Old ways of thinking too often undervalue girls’ dreams, while unequal opportunities, harmful social norms and practices, insecurity, and other systemic barriers stifle their potential. Globally, 130 million girls were denied access to primary or secondary school even before school closures prompted by the COVID-19 pandemic. Sixty percent of undernourished people worldwide are girls or women. And, if the current trend continues, one in three girls can expect to be the target of some form of gender-based violence during their lifetime. This includes the more than 12 million girls who are married before the age of 18 each year—a practice that puts girls at higher risk of HIV, violence, and even death. 

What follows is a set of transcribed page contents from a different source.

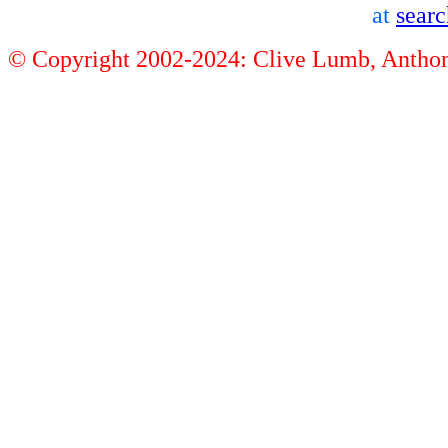
at
sear
© Copyright 2002-2024: Clive Lumb, Anth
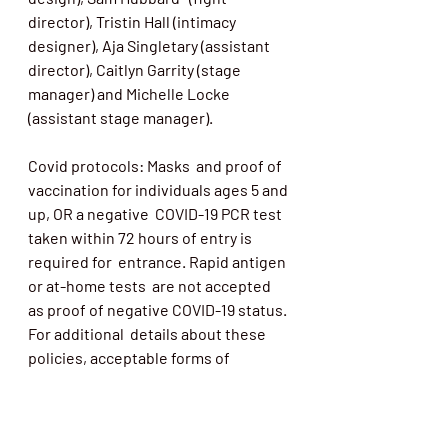
director), Tristin Hall (intimacy 
designer), Aja Singletary (assistant 
director), Caitlyn Garrity (stage 
manager) and Michelle Locke 
(assistant stage manager).
Covid protocols: Masks  and proof of 
vaccination for individuals ages 5 and 
up, OR a negative  COVID-19 PCR test 
taken within 72 hours of entry is 
required for  entrance. Rapid antigen 
or at-home tests  are not accepted 
as proof of negative COVID-19 status. 
For additional  details about these 
policies, acceptable forms of 
documentation and  ongoing health 
and safety measures visit 
linkshall.org/covid19
.   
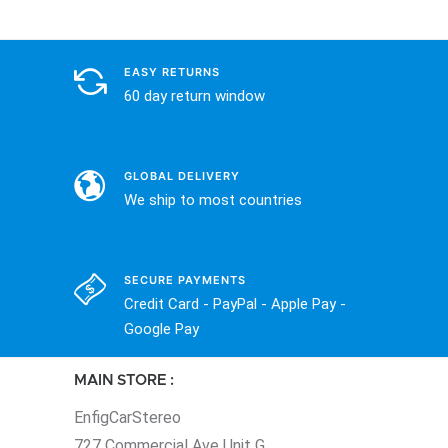
EASY RETURNS
60 day return window
GLOBAL DELIVERY
We ship to most countries
SECURE PAYMENTS
Credit Card - PayPal - Apple Pay -
Google Pay
MAIN STORE :
EnfigCarStereo
727 Commercial Ave Unit G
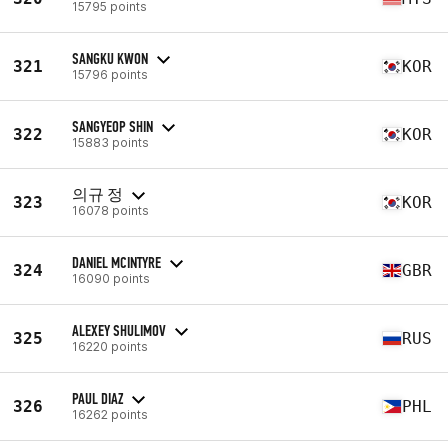
15795 points
SANGKU KWON
321
KOR
15796 points
SANGYEOP SHIN
322
KOR
15883 points
의규 정
323
KOR
16078 points
DANIEL MCINTYRE
324
GBR
16090 points
ALEXEY SHULIMOV
325
RUS
16220 points
PAUL DIAZ
326
PHL
16262 points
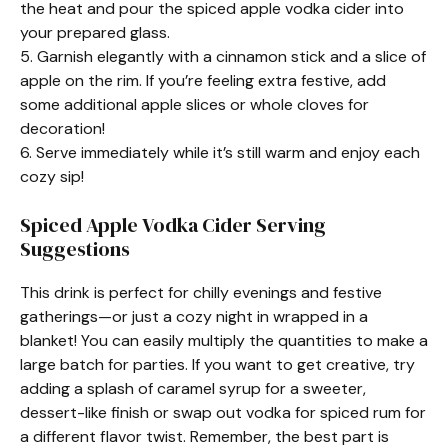
the heat and pour the spiced apple vodka cider into
your prepared glass.
5. Garnish elegantly with a cinnamon stick and a slice of
apple on the rim. If you’re feeling extra festive, add
some additional apple slices or whole cloves for
decoration!
6. Serve immediately while it’s still warm and enjoy each
cozy sip!
Spiced Apple Vodka Cider Serving
Suggestions
This drink is perfect for chilly evenings and festive
gatherings—or just a cozy night in wrapped in a
blanket! You can easily multiply the quantities to make a
large batch for parties. If you want to get creative, try
adding a splash of caramel syrup for a sweeter,
dessert-like finish or swap out vodka for spiced rum for
a different flavor twist. Remember, the best part is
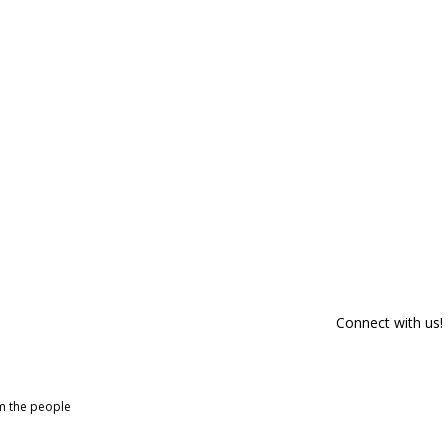
Connect with us!
om the people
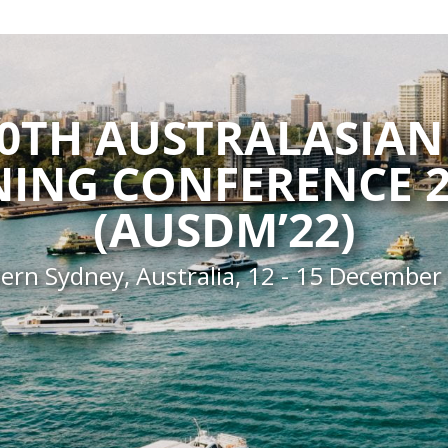
20TH AUSTRALASIAN
NING CONFERENCE 2
(AUSDM’22)
ern Sydney, Australia, 12 - 15 December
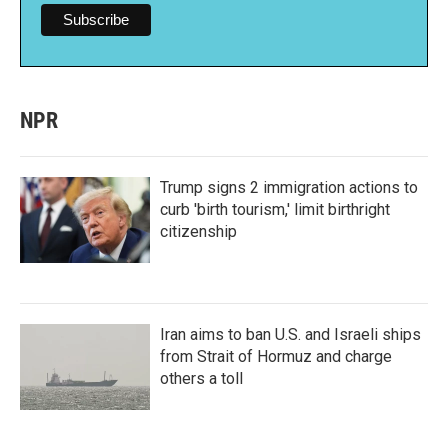
NPR
Trump signs 2 immigration actions to
curb 'birth tourism,' limit birthright
citizenship
Iran aims to ban U.S. and Israeli ships
from Strait of Hormuz and charge
others a toll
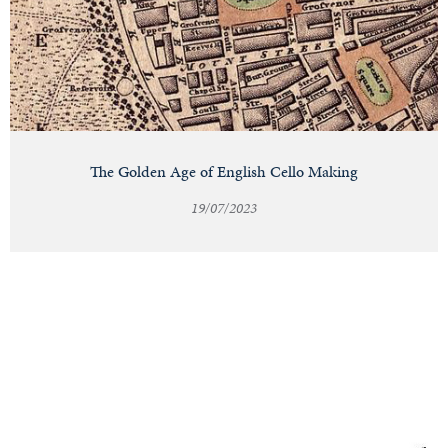
The Golden Age of English Cello Making
19/07/2023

There are far too many girls whose voices continue to be sidelined without community resources and support. An equitable and prosperous future rooted in sustainable development solutions requires addressing challenges like these and changing the systems that perpetuate these inequalities. From Haiti to Malawi, India to Laos, we are working to support programs that help communities confront systemic gender discrimination, address the daily obstacles that girls face, and develop new paths to empowerment for girls and for all young people. We support advocacy training so girls can find their voice, workshops on menstrual health and hygiene so girls don’t have to miss school, and community activism to prevent gender-based violence in all its forms including early, child, and forced marriage and female genital mutilation and cutting. 

International Day of the Girl is a celebration of the power of young women and girls—in all their diversity —to own their voice and agency. When we lift up girls, we lift up the world. And we all have a part in standing with girls in the fight for equal opportunity and safer, more peaceful, and more stable communities.